Der Vergleich enthält noch viele Details mehr. Auch der bisher noch geneigte Leser würde durch ihre Wiedergabe ermüdet. Die Hundefraktion hätte einen Sieg errungen? Mitnichten: Das Forstamt weist darauf hin, daß Hunde aufgrund der Landesgesetze im Wald nur an der Leine geführt werden dürfen. Dies gelte auch auf diesem Waldweg......
Ein Pyrrhussieg also: Wäre es kein Wald, dürften die Hunde theoretisch ohne Leine laufen, Hans Hase das Birkenstück aber einzäunen.

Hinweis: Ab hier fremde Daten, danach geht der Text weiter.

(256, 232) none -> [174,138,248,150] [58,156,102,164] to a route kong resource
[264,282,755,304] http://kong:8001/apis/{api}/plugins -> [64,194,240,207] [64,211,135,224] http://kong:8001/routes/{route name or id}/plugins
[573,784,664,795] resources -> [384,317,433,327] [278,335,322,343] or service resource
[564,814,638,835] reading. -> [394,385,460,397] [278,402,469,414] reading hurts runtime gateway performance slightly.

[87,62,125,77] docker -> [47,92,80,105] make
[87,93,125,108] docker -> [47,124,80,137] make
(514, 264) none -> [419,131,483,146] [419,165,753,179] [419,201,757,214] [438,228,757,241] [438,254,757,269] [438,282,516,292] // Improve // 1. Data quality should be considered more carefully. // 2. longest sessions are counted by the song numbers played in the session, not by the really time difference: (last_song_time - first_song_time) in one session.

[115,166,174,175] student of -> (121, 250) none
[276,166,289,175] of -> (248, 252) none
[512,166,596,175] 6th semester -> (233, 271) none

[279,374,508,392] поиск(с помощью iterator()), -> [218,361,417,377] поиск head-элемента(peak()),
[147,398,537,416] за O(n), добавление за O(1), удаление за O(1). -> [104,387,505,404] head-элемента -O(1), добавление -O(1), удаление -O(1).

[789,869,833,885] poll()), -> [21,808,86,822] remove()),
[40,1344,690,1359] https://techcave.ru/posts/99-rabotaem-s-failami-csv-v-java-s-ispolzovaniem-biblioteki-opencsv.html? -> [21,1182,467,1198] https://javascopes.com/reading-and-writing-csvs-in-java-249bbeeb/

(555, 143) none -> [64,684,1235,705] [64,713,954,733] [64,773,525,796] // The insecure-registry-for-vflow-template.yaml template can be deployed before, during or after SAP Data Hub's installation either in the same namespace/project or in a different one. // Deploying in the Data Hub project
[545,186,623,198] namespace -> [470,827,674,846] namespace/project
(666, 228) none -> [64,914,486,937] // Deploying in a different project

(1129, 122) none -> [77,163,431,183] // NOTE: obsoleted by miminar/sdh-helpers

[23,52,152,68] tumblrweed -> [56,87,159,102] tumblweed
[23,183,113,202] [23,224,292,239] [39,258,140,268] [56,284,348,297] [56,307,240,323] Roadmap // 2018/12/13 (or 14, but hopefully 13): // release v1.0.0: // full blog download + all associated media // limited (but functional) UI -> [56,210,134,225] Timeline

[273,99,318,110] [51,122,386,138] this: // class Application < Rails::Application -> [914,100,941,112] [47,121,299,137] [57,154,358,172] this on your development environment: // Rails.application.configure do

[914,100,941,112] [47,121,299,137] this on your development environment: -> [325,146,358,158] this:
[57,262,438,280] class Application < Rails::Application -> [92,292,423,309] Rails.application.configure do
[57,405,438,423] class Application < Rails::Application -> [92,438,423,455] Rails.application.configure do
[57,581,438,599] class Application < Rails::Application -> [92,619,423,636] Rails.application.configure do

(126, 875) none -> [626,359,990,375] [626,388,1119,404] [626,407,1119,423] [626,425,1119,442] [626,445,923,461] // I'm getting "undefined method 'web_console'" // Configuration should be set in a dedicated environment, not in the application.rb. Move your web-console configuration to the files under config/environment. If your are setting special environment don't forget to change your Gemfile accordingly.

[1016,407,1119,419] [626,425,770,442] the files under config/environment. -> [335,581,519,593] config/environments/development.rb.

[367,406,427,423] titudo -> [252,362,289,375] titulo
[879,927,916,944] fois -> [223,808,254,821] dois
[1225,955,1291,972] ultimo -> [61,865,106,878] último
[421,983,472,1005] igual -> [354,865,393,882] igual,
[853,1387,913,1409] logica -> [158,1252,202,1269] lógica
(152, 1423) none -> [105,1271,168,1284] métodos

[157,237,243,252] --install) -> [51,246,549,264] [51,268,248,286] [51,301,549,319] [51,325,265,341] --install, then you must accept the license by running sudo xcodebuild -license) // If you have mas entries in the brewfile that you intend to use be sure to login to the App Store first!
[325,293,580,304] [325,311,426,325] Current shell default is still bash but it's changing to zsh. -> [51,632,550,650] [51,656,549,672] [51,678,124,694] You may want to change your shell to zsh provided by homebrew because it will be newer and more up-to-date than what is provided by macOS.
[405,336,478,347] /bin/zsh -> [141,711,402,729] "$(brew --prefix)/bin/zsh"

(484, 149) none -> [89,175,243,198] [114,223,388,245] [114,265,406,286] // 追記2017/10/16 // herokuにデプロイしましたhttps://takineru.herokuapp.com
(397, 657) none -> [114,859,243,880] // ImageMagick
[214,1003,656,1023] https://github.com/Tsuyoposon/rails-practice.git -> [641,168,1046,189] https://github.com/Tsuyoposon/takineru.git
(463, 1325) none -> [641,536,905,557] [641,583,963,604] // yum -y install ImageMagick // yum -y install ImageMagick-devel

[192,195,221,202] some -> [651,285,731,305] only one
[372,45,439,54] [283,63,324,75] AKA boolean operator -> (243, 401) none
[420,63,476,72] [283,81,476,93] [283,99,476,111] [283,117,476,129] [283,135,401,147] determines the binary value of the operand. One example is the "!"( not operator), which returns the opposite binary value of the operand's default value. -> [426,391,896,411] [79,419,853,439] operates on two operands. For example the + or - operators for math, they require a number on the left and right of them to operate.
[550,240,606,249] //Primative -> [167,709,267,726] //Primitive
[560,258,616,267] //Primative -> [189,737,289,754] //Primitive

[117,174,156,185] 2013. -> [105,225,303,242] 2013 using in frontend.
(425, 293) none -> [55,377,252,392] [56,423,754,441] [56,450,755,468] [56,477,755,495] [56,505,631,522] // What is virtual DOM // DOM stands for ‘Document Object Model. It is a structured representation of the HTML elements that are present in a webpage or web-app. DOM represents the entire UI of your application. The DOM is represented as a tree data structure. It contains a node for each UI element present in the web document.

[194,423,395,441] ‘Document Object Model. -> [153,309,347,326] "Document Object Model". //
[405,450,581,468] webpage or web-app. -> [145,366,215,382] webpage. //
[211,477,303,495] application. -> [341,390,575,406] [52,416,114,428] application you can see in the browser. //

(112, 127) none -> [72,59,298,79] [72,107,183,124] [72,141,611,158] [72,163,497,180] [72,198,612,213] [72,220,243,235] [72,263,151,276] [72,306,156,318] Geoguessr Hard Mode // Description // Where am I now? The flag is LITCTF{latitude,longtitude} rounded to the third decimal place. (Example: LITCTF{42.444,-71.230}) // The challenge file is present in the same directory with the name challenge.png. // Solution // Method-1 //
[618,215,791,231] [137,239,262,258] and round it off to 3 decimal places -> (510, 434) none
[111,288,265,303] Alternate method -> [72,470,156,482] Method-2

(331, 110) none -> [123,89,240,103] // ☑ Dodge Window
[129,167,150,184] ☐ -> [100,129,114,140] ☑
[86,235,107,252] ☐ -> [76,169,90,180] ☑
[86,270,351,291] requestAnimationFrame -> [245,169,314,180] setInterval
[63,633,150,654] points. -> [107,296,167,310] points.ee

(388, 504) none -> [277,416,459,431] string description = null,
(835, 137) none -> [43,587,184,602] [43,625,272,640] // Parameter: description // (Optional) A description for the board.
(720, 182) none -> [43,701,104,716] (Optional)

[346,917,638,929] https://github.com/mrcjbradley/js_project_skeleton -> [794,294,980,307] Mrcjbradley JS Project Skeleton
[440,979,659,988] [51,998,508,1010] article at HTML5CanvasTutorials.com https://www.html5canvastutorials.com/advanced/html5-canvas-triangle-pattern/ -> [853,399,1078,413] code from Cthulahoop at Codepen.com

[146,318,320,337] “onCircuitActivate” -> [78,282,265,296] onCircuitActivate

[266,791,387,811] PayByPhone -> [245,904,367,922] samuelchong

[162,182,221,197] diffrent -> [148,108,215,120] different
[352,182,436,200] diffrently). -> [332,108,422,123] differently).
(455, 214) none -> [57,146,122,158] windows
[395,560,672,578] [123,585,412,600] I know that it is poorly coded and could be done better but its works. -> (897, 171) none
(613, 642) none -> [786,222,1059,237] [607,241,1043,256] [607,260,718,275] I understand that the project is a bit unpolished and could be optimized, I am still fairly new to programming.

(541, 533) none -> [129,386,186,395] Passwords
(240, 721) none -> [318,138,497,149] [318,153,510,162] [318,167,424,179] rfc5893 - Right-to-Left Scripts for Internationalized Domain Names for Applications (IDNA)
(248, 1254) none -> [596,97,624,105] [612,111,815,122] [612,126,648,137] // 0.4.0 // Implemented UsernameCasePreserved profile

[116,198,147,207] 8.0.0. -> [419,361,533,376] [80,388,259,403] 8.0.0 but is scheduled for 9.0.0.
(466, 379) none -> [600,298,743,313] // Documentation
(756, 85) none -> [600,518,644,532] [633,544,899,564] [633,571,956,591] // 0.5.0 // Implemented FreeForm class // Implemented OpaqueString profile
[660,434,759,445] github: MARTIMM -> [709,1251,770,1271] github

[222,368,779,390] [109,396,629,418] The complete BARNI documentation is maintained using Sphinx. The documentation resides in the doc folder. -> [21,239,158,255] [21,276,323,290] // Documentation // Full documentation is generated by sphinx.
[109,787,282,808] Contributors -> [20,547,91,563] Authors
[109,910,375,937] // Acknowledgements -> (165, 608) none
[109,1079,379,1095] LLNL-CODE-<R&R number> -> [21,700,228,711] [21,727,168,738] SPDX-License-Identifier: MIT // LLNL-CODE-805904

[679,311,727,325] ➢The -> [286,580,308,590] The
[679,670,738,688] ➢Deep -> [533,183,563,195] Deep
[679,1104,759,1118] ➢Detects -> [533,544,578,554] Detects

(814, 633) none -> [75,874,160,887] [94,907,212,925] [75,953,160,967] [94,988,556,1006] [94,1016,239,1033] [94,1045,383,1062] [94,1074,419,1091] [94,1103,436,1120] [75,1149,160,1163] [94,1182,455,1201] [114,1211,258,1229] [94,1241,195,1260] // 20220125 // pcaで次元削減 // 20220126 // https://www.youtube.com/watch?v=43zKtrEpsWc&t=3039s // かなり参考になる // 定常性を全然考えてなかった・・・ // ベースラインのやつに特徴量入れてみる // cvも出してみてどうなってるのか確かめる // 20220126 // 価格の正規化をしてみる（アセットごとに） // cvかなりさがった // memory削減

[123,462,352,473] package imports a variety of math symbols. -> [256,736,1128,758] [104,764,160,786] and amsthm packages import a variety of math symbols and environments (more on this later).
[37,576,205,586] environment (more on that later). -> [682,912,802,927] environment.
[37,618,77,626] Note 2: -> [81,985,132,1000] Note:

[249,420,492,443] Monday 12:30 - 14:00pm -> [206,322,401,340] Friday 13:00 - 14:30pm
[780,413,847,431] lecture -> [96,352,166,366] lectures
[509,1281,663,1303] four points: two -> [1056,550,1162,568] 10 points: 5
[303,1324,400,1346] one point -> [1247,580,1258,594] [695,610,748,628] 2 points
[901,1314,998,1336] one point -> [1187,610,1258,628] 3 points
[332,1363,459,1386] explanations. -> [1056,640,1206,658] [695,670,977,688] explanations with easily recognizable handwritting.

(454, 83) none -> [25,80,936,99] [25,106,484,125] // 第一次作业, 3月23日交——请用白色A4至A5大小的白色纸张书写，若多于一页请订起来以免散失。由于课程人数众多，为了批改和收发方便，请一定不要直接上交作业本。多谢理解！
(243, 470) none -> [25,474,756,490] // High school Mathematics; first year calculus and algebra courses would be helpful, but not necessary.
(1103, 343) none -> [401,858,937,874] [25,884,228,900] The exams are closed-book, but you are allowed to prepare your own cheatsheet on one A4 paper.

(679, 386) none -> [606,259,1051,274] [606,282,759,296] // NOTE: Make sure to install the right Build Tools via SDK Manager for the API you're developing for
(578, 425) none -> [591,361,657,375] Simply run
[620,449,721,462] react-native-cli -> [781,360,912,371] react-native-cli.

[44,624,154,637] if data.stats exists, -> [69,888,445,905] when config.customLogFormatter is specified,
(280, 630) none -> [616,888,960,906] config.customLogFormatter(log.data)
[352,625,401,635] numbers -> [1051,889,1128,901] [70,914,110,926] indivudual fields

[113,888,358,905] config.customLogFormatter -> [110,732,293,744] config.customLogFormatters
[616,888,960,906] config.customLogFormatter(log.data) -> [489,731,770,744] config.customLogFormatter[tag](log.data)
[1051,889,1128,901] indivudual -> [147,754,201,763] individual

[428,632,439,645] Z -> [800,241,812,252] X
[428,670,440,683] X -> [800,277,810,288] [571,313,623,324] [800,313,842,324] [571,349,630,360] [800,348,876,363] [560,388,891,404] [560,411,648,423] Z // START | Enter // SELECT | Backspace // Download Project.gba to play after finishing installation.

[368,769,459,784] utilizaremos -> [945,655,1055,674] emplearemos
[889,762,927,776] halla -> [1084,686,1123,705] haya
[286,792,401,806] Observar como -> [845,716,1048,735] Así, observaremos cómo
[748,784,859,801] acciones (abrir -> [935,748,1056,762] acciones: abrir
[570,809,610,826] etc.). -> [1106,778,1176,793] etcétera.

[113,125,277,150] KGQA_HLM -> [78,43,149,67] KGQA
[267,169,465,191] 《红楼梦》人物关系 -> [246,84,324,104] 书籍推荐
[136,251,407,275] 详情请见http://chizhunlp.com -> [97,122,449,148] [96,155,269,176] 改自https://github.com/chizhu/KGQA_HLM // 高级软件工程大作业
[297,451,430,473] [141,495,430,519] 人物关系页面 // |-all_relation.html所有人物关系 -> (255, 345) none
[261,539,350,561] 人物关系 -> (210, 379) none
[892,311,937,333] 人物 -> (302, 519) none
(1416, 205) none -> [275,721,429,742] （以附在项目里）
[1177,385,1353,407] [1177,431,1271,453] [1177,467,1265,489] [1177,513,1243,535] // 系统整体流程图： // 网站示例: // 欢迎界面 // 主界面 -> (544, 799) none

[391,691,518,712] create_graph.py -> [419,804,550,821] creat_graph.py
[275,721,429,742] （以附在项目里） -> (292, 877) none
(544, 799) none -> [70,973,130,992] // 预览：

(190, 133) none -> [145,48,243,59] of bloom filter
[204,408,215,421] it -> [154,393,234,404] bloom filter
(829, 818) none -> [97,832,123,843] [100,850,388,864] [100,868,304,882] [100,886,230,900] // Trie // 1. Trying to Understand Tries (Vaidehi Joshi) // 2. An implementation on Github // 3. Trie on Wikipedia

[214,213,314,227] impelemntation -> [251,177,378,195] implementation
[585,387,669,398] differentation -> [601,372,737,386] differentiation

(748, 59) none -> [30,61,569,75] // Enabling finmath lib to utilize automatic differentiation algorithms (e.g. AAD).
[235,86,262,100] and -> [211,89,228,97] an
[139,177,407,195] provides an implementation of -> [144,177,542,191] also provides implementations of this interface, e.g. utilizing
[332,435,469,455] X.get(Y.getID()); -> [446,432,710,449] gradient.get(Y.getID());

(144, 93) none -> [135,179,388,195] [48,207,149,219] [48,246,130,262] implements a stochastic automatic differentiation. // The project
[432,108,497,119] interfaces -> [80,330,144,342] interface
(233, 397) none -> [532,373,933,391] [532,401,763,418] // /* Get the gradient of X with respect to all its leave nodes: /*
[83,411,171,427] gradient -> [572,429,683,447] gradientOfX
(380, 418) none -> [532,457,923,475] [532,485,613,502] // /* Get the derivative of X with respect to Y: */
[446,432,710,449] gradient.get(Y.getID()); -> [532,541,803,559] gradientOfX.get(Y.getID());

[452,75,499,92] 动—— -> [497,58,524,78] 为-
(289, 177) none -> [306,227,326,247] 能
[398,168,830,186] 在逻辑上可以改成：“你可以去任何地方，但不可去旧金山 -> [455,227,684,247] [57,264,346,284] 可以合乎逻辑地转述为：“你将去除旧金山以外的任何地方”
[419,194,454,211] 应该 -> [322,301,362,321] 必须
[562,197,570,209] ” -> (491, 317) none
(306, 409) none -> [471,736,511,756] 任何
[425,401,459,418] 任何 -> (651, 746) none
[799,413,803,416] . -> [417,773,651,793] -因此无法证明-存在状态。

Ist es ein Wald, darf Hans Hase das Wäldchen nicht einzäunen, die Hunde müssen aber angeleint werden.
Was nun passiert: Erstens zieht den Gerüchten zu Folge Gisbert Gans aus. Zweitens bleibt der Zaun, wo er ist, die gewaltsam angebrachten Löcher auch. Drittens hat Hans Hase inzwischen nach dem Ableben seiner Boxerhündin zur Empörung der Sheltie-Leute einen Staffordshire-Terrier, auch Kampfhund genannt, ein krauliges Biest von 9 Monaten. Viertens wird es den städtischen Wanderweg in absehbarer Zeit nicht geben, weil das Gewerbegebiet, in dem er verlaufen soll, nicht an den Mann und an die Frau zu bringen ist, was wiederum mit einem Verwaltungsrechtsstreit und vielen streitbaren Nachbarn zu tun hat - doch dies ist ein anderes Kapitel der unendlichen Geschichte aus unserer kleinen Stadt und soll hier und heute nicht näher erläutert werden. Der Sommer ist ja im übrigen auch schon fast vorüber.